▶ Brief
If a line of the records holds the word "rect", copy it out.

[Collected data]
=== Begin Enclosure ===
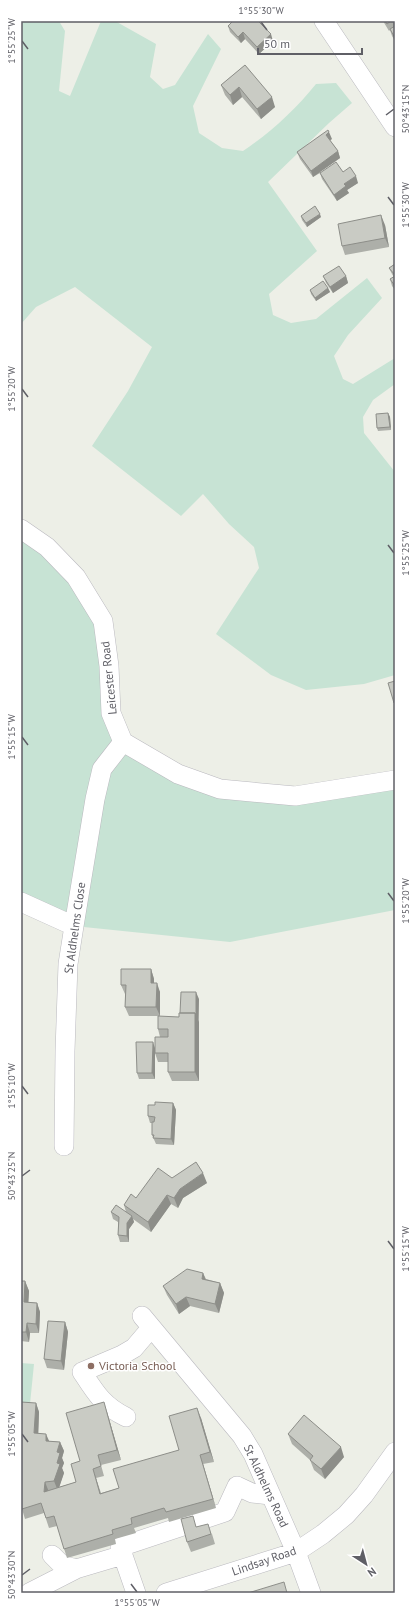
<svg xmlns="http://www.w3.org/2000/svg" width="416" height="1614" viewBox="0 0 416 1614" font-family="'PT Sans',sans-serif">
<style>
.green{fill:#c7e3d4}
.lines{fill:none;stroke-linecap:round;stroke-linejoin:round}
.minor-casing{stroke:#bab9bf;stroke-width:20}
.minor{stroke:#fff;stroke-width:19}
.wall{fill:#adafa9}
.shaded-wall{fill:#8d8e89}
.building{fill:#c9cbc4;stroke:#8d8e89}
.ticks{fill:none;stroke:#5f5f66;stroke-width:1.5}
.education-dot{fill:#8d6e63;stroke:#fff;stroke-width:1.5}
.labels{text-anchor:middle;stroke-width:3;stroke-linejoin:round;paint-order:stroke}
.street-label{font-size:12px;fill:#5f5f66;stroke:#fff}
.education-label{font-size:12px;fill:#785e54;stroke:#fff;text-anchor:start}
.neatline{fill:none;stroke:#5f5f66;stroke-width:1.5}
.ticks-label{font-size:10px;text-anchor:middle;fill:#5f5f66}
</style>
<rect width="100%" height="100%" fill="#edefe7"/>
<path class="green" d="M21 21H59L65 31 59 91 70 96 101 21H115L156 44 150 77 163 89 175 85 208 34 221 49 193 106 199 133 222 148 243 151C270 133 295 110 316 84L336 83 352 103 329 123 268 182 317 251 269 294 273 315 291 323 316 319 367 278 382 298 348 335 334 356 343 379 353 384 395 358V384L373 400 363 417 364 433 395 472V675L364 684 306 690 271 675 216 634 259 568 254 547 229 524 203 494 181 516 92 446 128 391 152 347 75 287 36 307 21 324Z
M24 531 103 621 123 742 178 774 295 796 395 780V910L230 942 74 926 21 902V539Z
M21 1363 34 1364 30 1404 21 1403Z"/>
<g class="lines">
<g class="minor-casing">
<path id="minor" d="M324 21 395 127
M21 529 47 547 76 577 103 621 109 666 111 713 123 742 178 774 220 789 295 796 395 780
M21 902 74 926
M64 1146 65 1051 68 964 74 926 95 799 102 769 123 742
M142 1316 242 1436 253 1454 296 1552 311 1593
M126 1417C103 1406 95 1392 82 1372L122 1355 134 1348 151 1328
M52 1555 62 1565 76 1569 123 1555
M29 1593 76 1569
M136 1593 120 1547 225 1512 237 1486 252 1493 270 1495
M166 1593 296 1552 323 1534 346 1515 364 1495 395 1452"/>
</g>
<use href="#minor" class="minor"/>
</g>
<path class="wall" d="M383 21H395V41L392 36 390 30 389 31Z
M228 26 273 41 259 54 245 39 241 43 230 32Z
M245 65 275 107 261 119 242 97 233 105 225 95 221 85Z
M332 139 330 140 338 151 340 158 320 172H343L358 183 347 190 349 193 337 201 322 179 320 173 313 177 300 159 297 152Z
M301 216 321 217 307 227 302 220Z
M385 225 389 247 345 255 342 246Z
M395 264V290L392 286 390 279 394 277 392 274 389 268Z
M323 276H346L348 283 333 293 326 283Z
M328 288 330 292 316 301 311 294 310 290Z
M388 413 390 417 391 430 378 431 377 428Z
M151 969 154 979V983L160 992V1016H129L125 1007V994L121 985Z
M199 999V1081H172L168 1072V1062H158L155 1053V1079H139L137 1073 155 1048 160 1037 158 1029 179 1017 180 1013Z
M173 1103 176 1110 174 1145 156 1144 152 1135V1123H150L148 1116 155 1105Z
M172 1178 207 1183 183 1198 178 1208 171 1204 151 1232 133 1219 134 1222 129 1229V1242H120L118 1235V1222L113 1219 111 1212H126L124 1205Z
M203 1273 206 1279 220 1283 224 1293 219 1313 190 1306 179 1314 167 1295 163 1286Z
M21 1281H25L29 1291 28 1302 37 1303 40 1312 39 1333H30L29 1342 21 1341Z
M65 1322 68 1332 64 1370 47 1368 44 1359Z
M36 1403 39 1412 38 1433 49 1441 60 1442 64 1451 62 1458 64 1463 62 1468 64 1473 59 1487 76 1482 80 1461 107 1412 121 1460 101 1465 104 1476 96 1478 101 1493 119 1488 179 1450 201 1418 214 1462 203 1464 216 1508 169 1522 168 1518 134 1528 136 1533 115 1539 116 1544 67 1558 57 1526 49 1528 44 1513 25 1519 22 1509Z
M288 1434 344 1457 325 1479 314 1470 310 1460 292 1444Z
M197 1527 212 1534 215 1544 191 1552 187 1542Z"/>
<path class="shaded-wall" d="M243 32 245 39 241 43 238 37Z
M271 34 273 41 259 54 257 47Z
M239 87 242 97 233 105 230 95Z
M272 97 275 107 261 119 257 109Z
M329 132 332 139 328 142 326 135Z
M338 151 340 158 313 177 311 171Z
M356 176 358 183 347 190 349 193 337 201 334 195 344 184Z
M320 214 321 217 307 227 306 223Z
M381 215 385 225 389 247 385 238Z
M346 276 348 283 333 293 330 287Z
M328 288 330 292 316 301 315 298Z
M388 413 390 417 391 430 390 427Z
M151 969 154 979V992L151 983Z
M157 983 160 992V1016L156 1007Z
M196 992 199 999 198 1021 196 1015Z
M195 1013 199 1022V1081L195 1072Z
M153 1042 155 1048V1079L152 1073Z
M173 1103 176 1110 174 1145 171 1139Z
M203 1173 207 1183 183 1198 178 1208 174 1198 180 1189Z
M167 1195 171 1204 151 1232 148 1222Z
M132 1216 134 1222 129 1229V1242L127 1236V1223Z
M203 1273 207 1283 202 1279Z
M25 1281 29 1291 28 1311 24 1302Z
M220 1283 224 1293 219 1313 215 1304Z
M186 1297 190 1306 179 1314 176 1304Z
M37 1303 40 1312 39 1333 36 1324Z
M65 1322 68 1332 64 1370 61 1361Z
M27 1323 30 1333 29 1342 26 1332Z
M104 1402 107 1412 121 1460 117 1450Z
M36 1403 39 1412 38 1443 34 1433Z
M197 1408 201 1418 214 1462 210 1452Z
M46 1434 50 1443 46 1441Z
M60 1442 64 1451 62 1458 64 1463 62 1468 64 1473 58 1491 54 1481 57 1463V1452Z
M341 1447 344 1457 325 1479 321 1469Z
M200 1455 203 1464 216 1508 213 1499Z
M93 1469 96 1478 103 1503 100 1494Z
M45 1482 49 1492H44Z"/>
<path class="building" d="M233 21H258L271 34 257 47 243 32 238 37 228 26Z
M385 21H391L387 24Z
M395 26V38L390 29Z
M245 65 272 97 257 109 239 87 230 95 221 85Z
M328 130 329 132 326 135 338 151 311 171 297 152Z
M336 162 343 172 350 167 356 176 344 184 346 186 334 195 320 173Z
M315 206 320 214 306 223 301 216Z
M381 215 385 238 342 246 338 224Z
M395 264V275L389 268Z
M339 266 346 276 330 287 323 276Z
M395 276V286L390 279Z
M323 281 328 288 315 298 310 290Z
M388 413 390 427 377 428 376 414Z
M395 681V703H394L388 683Z
M121 969H151V983H157L156 1007H125L126 985H121Z
M181 992H196V1015L195 1013H180Z
M179 1013H195V1072H168V1053H155V1037H168V1029H158V1016L179 1017Z
M136 1042H153L152 1073H137Z
M155 1102 173 1103 171 1139 153 1138 154 1135H152V1122H154L155 1117 148 1116V1105H155Z
M196 1162 203 1173 180 1189 174 1198 167 1195 148 1222 124 1205 131 1194 136 1198 158 1168 172 1178Z
M116 1205 132 1216 127 1223V1236L118 1235 119 1217 111 1212Z
M187 1269 203 1273 202 1279 220 1283 215 1304 186 1297 176 1304 163 1286Z
M21 1281H25L24 1302 37 1303 36 1324 27 1323 26 1332H21Z
M48 1321 65 1322 61 1361 44 1359Z
M21 1402 36 1403 34 1433 46 1434V1441L60 1442 57 1452 60 1453 57 1463 60 1464 54 1481 45 1482 44 1492 76 1482 71 1464 80 1461 66 1413 104 1402 117 1450 98 1455 101 1466 93 1469 100 1494 119 1488 113 1469 179 1450 169 1416 197 1408 210 1452 200 1455 213 1499 166 1512 164 1508 131 1518 132 1524 112 1530 113 1534 64 1549 54 1516 46 1518 41 1503 22 1509 21 1507Z
M304 1415 341 1447 321 1469 310 1460 313 1456 288 1434Z
M193 1516 196 1527 208 1524 211 1534 187 1542 181 1519Z
M284 1582 287 1593H248Z"/>
<path class="ticks" d="M261 22 267 30M22 41 28 49M386 115 394 109M388 197 394 205M22 389 28 397M388 545 394 553M22 737 28 745M388 893 394 901M22 1086 28 1094M22 1176 30 1170M388 1241 394 1249M22 1434 28 1442M22 1575 30 1569M131 1584 137 1592"/>
<circle class="education-dot" cx="91" cy="1366" r="4"/>
<g class="labels">
<g class="street-label">
<text transform="translate(109 678) rotate(-96)" y="4">Leicester Road</text>
<text transform="translate(75 928) rotate(-82)" y="4">St Aldhelms Close</text>
<text transform="translate(266 1486) rotate(65)" y="4">St Aldhelms Road</text>
<text transform="translate(264 1561) rotate(-19)" y="4">Lindsay Road</text>
</g>
<g class="education-label">
<text x="99" y="1370">Victoria School</text>
</g>
</g>
<rect width="416" height="1614" fill="none" stroke="#ffffff" stroke-width="44"/>
<g transform="translate(366 1564) rotate(144)" stroke="#ffffff" stroke-width="3" paint-order="stroke">
<path d="M0-3L7 15L0 10L-7 15Z" fill="#5f5f66"/>
<text y="-6" font-size="11" font-weight="bold" text-anchor="middle" fill="#5f5f66">N</text>
</g>
<path d="M258 48v6h104v-6" fill="none" stroke="#5f5f66" stroke-width="2"/>
<text x="264" y="48" font-size="12" fill="#5f5f66" stroke="#ffffff" stroke-width="3" paint-order="stroke">50 m</text>
<rect x="22" y="22" width="372" height="1570" class="neatline"/>
<g class="ticks-label">
<text x="261" y="14">1°55'30"W</text>
<text transform="translate(11 41) rotate(-90)" y="4">1°55'25"W</text>
<text transform="translate(405 109) rotate(-90)" y="4">50°43'15"N</text>
<text transform="translate(405 205) rotate(-90)" y="4">1°55'30"W</text>
<text transform="translate(11 389) rotate(-90)" y="4">1°55'20"W</text>
<text transform="translate(405 553) rotate(-90)" y="4">1°55'25"W</text>
<text transform="translate(11 737) rotate(-90)" y="4">1°55'15"W</text>
<text transform="translate(405 901) rotate(-90)" y="4">1°55'20"W</text>
<text transform="translate(11 1086) rotate(-90)" y="4">1°55'10"W</text>
<text transform="translate(11 1176) rotate(-90)" y="4">50°43'25"N</text>
<text transform="translate(405 1249) rotate(-90)" y="4">1°55'15"W</text>
<text transform="translate(11 1434) rotate(-90)" y="4">1°55'05"W</text>
<text transform="translate(11 1575) rotate(-90)" y="4">50°43'30"N</text>
<text x="137" y="1606">1°55'05"W</text>
</g>
</svg>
=== End Enclosure ===
▶ Expected answer
<rect width="100%" height="100%" fill="#edefe7"/>
<rect width="416" height="1614" fill="none" stroke="#ffffff" stroke-width="44"/>
<rect x="22" y="22" width="372" height="1570" class="neatline"/>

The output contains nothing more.